Les heures de délégation des délégués syndicaux seront augmentées de 20% (12 heures pour les sociétés de moins de 151 salariés, 18 heures pour celles de moins de 500 salariés et 24 heures au-delà).

Objectivisation du motif du licenciement économique

La loi reprend les motifs issus de la jurisprudence de la Cour de cassation, à savoir la nécessité de sauvegarde de la compétitivité et la cessation de l’activité de l’entreprise.

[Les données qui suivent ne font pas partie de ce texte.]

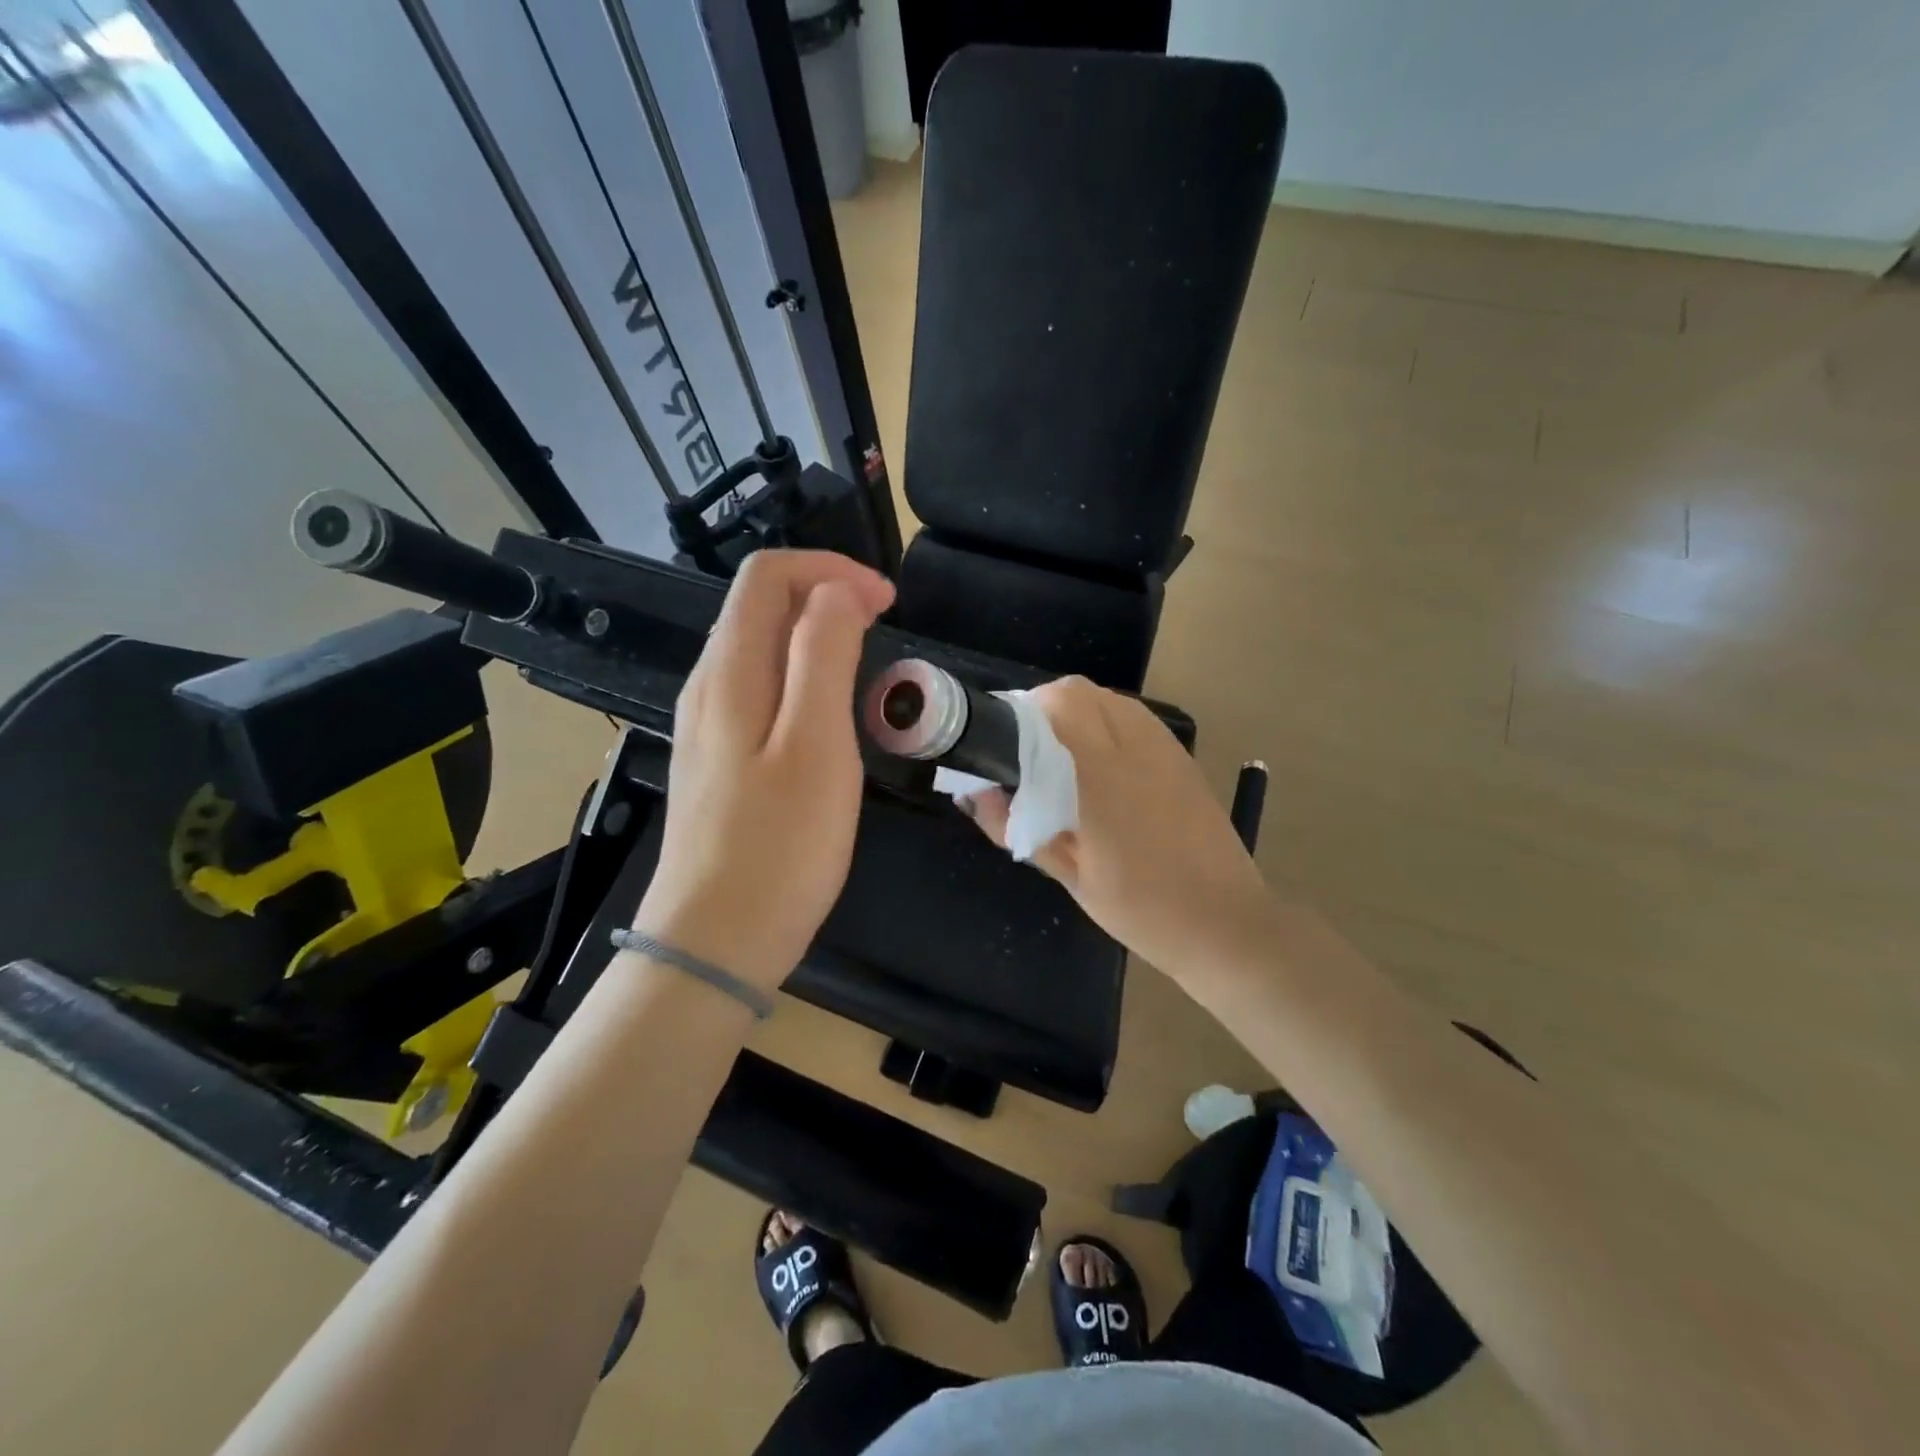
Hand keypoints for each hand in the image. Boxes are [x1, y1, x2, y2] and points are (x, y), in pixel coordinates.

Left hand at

Par ailleurs, les critères  conduisant  à  la  reconnaissance de difficultés économiques sont définis (dans le sens d’un assouplissement par rapport à la jurisprudence actuelle), l’appréciation étant différenciée selon la taille des entreprises.

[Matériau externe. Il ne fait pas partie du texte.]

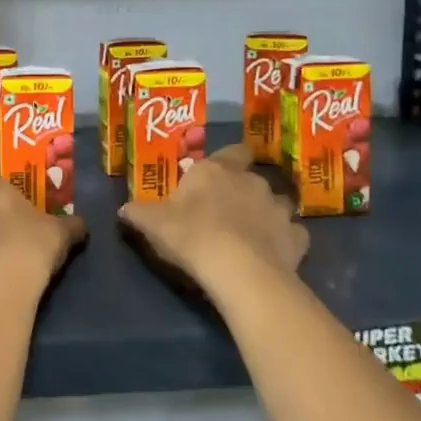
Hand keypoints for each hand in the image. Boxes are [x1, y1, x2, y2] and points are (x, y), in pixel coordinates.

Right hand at [118, 144, 308, 295]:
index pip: (233, 151)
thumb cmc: (191, 234)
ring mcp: (278, 209)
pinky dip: (285, 241)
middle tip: (227, 212)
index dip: (229, 160)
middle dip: (244, 192)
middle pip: (252, 179)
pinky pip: (293, 234)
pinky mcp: (297, 238)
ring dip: (267, 214)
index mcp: (216, 170)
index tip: (219, 175)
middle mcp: (251, 181)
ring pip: (277, 204)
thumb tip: (124, 209)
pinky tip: (274, 254)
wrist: (238, 269)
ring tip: (253, 234)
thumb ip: (139, 213)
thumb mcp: (153, 223)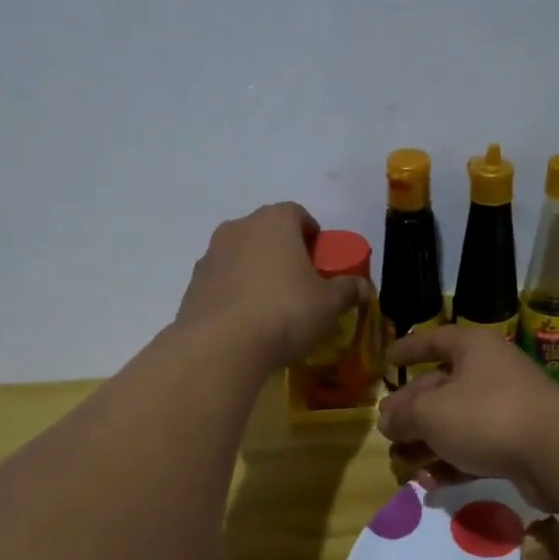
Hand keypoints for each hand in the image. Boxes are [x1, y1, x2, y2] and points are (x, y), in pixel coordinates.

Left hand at [175, 203, 369, 370]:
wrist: (221, 345)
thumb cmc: (285, 312)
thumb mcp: (329, 304)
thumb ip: (348, 290)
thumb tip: (365, 287)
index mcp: (275, 222)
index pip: (297, 213)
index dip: (313, 235)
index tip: (321, 261)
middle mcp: (239, 228)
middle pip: (267, 232)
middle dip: (284, 252)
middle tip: (300, 283)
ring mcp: (210, 255)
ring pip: (241, 256)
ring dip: (256, 272)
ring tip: (271, 306)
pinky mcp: (193, 284)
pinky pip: (222, 282)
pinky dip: (235, 293)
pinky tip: (246, 322)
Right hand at [378, 325, 558, 509]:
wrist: (557, 453)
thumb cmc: (486, 416)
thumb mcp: (431, 413)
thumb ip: (404, 415)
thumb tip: (387, 420)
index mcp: (473, 349)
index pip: (434, 340)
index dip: (409, 349)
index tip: (387, 360)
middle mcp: (491, 373)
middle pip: (441, 387)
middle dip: (411, 410)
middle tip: (386, 429)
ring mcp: (507, 410)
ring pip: (456, 423)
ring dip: (427, 443)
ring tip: (401, 462)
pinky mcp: (517, 445)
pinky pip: (475, 449)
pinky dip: (452, 463)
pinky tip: (430, 482)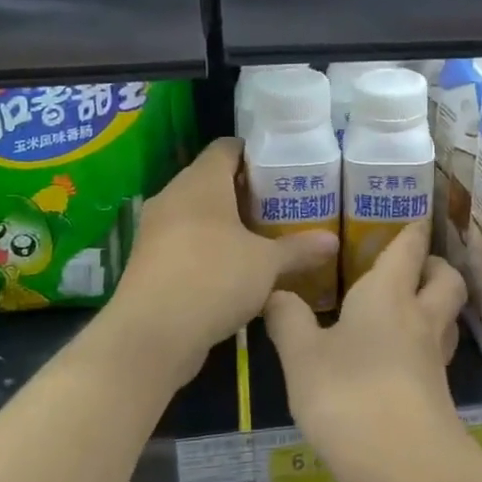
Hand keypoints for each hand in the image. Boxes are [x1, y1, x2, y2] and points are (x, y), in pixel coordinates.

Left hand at [112, 138, 338, 374]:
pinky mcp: (149, 260)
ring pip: (197, 213)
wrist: (152, 334)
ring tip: (262, 238)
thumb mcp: (267, 264)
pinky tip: (234, 269)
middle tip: (280, 207)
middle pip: (212, 179)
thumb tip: (333, 241)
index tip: (282, 170)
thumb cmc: (214, 278)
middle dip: (245, 192)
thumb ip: (299, 249)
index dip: (255, 154)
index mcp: (201, 182)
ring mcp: (156, 229)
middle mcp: (173, 196)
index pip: (227, 148)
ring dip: (225, 222)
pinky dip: (208, 247)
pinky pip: (184, 240)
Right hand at [265, 221, 468, 481]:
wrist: (404, 466)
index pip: (409, 248)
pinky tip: (396, 358)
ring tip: (403, 308)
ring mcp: (434, 357)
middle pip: (446, 278)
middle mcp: (419, 316)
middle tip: (411, 266)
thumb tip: (276, 292)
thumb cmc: (348, 395)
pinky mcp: (437, 392)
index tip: (417, 215)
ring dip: (434, 303)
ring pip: (446, 316)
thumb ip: (288, 320)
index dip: (414, 228)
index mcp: (388, 294)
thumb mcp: (302, 357)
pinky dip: (423, 343)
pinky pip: (436, 351)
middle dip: (434, 265)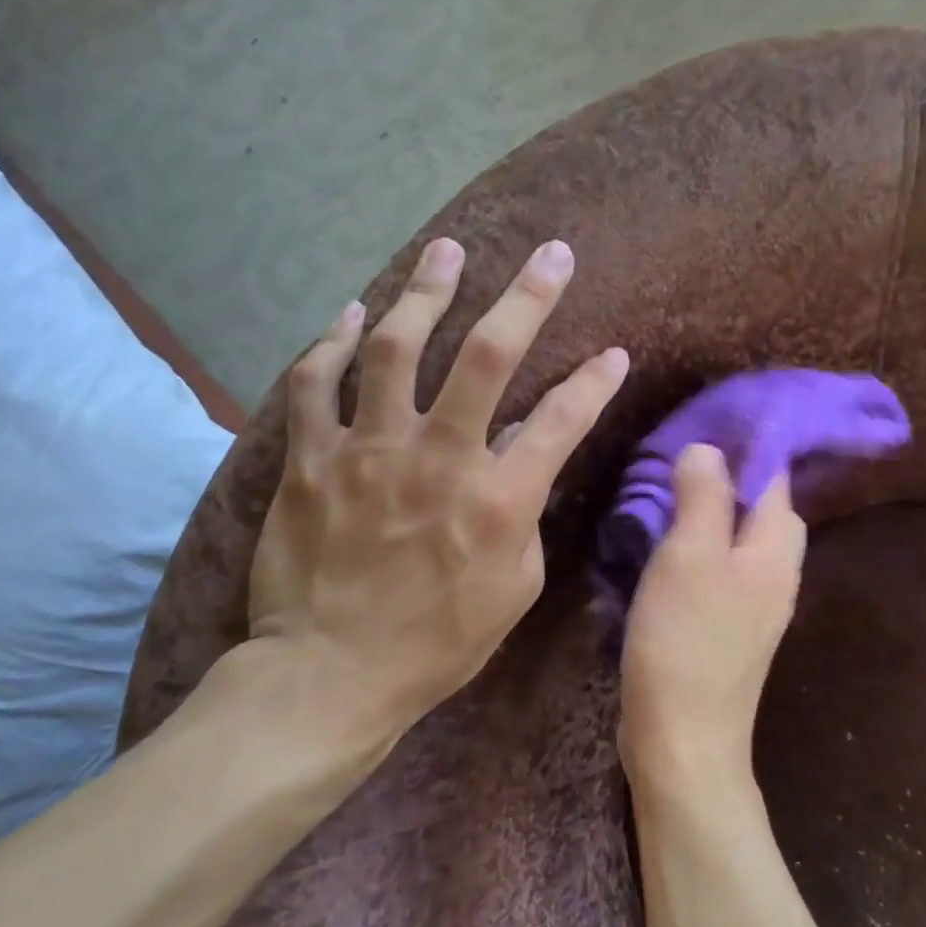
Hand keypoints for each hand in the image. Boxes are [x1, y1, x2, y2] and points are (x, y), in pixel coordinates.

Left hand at [249, 236, 628, 737]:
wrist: (329, 675)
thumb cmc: (436, 643)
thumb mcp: (513, 589)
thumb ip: (525, 516)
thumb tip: (524, 463)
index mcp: (498, 499)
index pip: (563, 419)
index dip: (596, 381)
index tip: (615, 353)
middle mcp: (439, 458)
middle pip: (487, 356)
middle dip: (527, 296)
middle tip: (549, 254)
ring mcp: (368, 451)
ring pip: (397, 348)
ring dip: (428, 292)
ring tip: (447, 251)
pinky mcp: (311, 459)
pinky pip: (315, 384)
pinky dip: (332, 344)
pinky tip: (353, 313)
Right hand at [618, 445, 807, 789]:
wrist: (683, 740)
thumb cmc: (685, 642)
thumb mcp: (690, 556)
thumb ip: (704, 497)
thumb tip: (709, 449)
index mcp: (775, 551)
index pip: (776, 479)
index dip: (750, 445)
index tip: (709, 421)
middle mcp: (776, 576)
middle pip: (764, 510)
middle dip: (731, 479)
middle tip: (682, 461)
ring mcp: (755, 607)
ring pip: (740, 541)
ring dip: (711, 514)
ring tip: (667, 496)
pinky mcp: (728, 631)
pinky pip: (721, 571)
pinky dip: (699, 550)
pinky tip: (665, 550)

En application du futur article L. 1233-3 du Code du travail, un motif économique valable de licenciement pourra être caractérisé dans l’un des cas suivants :

  • difficultés économiques caractérisées soit par l’évolution significative d’au moins un indicateur économique, telle qu’une baisse de commandes ou du chiffre d’affaires, des pertes d’exploitation ou une dégradation de la trésorerie ou de l’excédent brut d’exploitation, soit par tout autre élément de nature à justifier ces difficultés. La baisse significative des commandes ou du chiffre d’affaires est constituée dès lors que la durée de cette baisse est, en comparaison avec la même période de l’année précédente, au moins égale à :
    • Un trimestre pour une entreprise de moins de 11 salariés ;
    • Deux  trimestres  consécutifs  pour  une  entreprise d’an moins 11 salariés et de moins de 50 salariés ;
    • Trois trimestres consécutifs pour une entreprise d’au moins 50 salariés et de moins de 300 salariés ;
    • Quatre trimestres consécutifs pour une entreprise de 300 salariés et plus ; ou
  • des mutations technologiques ; ou
  • une réorganisation de l’entreprise nécessaire à la sauvegarde de sa compétitivité ; ou
  • la cessation de l’activité de l’entreprise.

Principales dispositions supprimées

Pour mémoire, les dispositions qui figuraient à l’origine dans le projet de loi relatives à l’établissement d’un barème d’indemnités prud’homales et à l’appréciation du motif économique au niveau de la société en France (et non du secteur d’activité du groupe) ont été supprimées.

Il en résulte que l’appréciation du motif économique se fera, comme précédemment, au niveau du secteur d’activité du groupe auquel l’entreprise appartient.